When Flat Feet Develop in Adults
If you had arches your whole life and notice them flattening, the most likely cause is a weakening of the tendon that runs along the inner ankle and supports the arch. This tendon gradually breaks down from chronic overuse or degeneration, losing its ability to hold the arch up. It’s the leading cause of what’s sometimes called “fallen arches” in adults.
The early signs include weakness in the arch and ankle, especially when you try to lift your heel. Over time, using the foot becomes increasingly difficult, and the pain spreads.

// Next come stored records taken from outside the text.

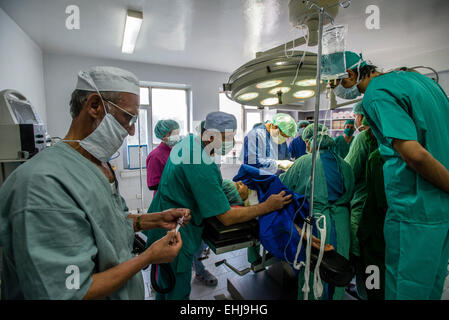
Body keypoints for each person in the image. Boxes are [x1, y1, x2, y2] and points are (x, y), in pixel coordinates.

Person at [0, 66, 192, 300]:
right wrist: (148, 257)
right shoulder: (43, 184)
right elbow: (69, 291)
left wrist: (154, 219)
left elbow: (108, 222)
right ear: (94, 106)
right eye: (128, 118)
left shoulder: (98, 165)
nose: (132, 131)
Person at [330, 50, 449, 300]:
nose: (335, 91)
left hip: (414, 210)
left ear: (350, 74)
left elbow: (414, 154)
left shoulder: (376, 93)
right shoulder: (424, 82)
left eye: (335, 83)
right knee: (431, 287)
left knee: (405, 288)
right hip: (440, 210)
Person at [144, 111, 293, 300]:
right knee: (176, 292)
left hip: (164, 223)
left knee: (165, 286)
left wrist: (226, 186)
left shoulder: (189, 143)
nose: (230, 143)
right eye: (228, 138)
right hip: (177, 231)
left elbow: (200, 184)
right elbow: (226, 216)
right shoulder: (200, 162)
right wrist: (268, 206)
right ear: (211, 134)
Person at [279, 124, 355, 300]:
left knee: (313, 270)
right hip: (342, 223)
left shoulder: (305, 162)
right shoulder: (345, 165)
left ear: (308, 142)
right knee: (337, 268)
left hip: (314, 221)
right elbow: (350, 193)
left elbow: (285, 187)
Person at [344, 102, 378, 299]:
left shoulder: (363, 138)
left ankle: (364, 293)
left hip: (362, 209)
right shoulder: (387, 137)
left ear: (361, 117)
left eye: (355, 116)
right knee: (375, 259)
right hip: (383, 211)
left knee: (362, 258)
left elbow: (348, 174)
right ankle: (372, 290)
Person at [357, 148, 387, 300]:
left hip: (376, 232)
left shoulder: (378, 158)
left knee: (374, 281)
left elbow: (382, 202)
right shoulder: (379, 157)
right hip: (378, 230)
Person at [146, 119, 180, 194]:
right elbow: (152, 185)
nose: (177, 137)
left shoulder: (173, 152)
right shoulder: (155, 156)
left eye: (178, 134)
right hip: (164, 199)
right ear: (164, 135)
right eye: (175, 134)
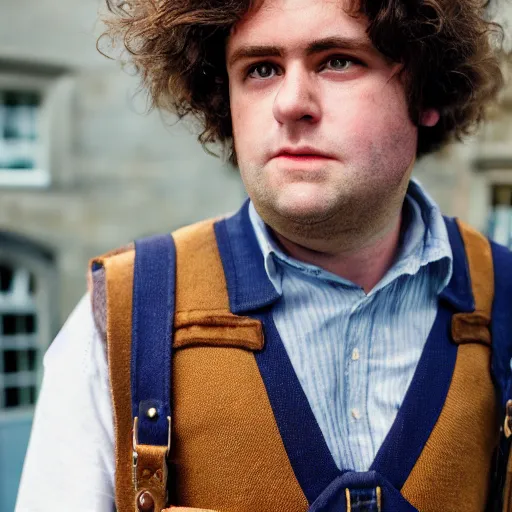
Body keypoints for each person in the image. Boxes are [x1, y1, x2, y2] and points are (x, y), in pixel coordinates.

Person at [15, 0, 512, 510]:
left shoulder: (505, 297)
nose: (290, 102)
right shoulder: (120, 317)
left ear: (426, 90)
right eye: (261, 69)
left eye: (338, 60)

The arch collapses, the ankle rolls inward, and the heel and toes turn outward. This progression matters because a collapsing arch changes how your foot distributes your weight, which can injure ligaments and eventually damage cartilage in the surrounding joints.
What a Formal Diagnosis Looks Like
The home tests above are genuinely useful for identifying flat feet, but if you’re experiencing pain, a formal evaluation adds important information. A clinician will watch you walk, check your foot flexibility, and perform the same tip-toe and rear-view tests described above. If they suspect structural problems or tendon damage, weight-bearing X-rays can measure specific angles in the foot’s bone alignment to confirm how severe the flattening is and whether the supporting structures are intact.
The distinction between flexible and rigid flat feet drives most treatment decisions. Flexible flat feet that cause no pain generally need nothing beyond supportive footwear. Rigid flat feet, or flexible flat feet that have become painful, benefit from arch supports, physical therapy to strengthen the surrounding muscles, or in some cases a more involved intervention to restore the foot’s alignment.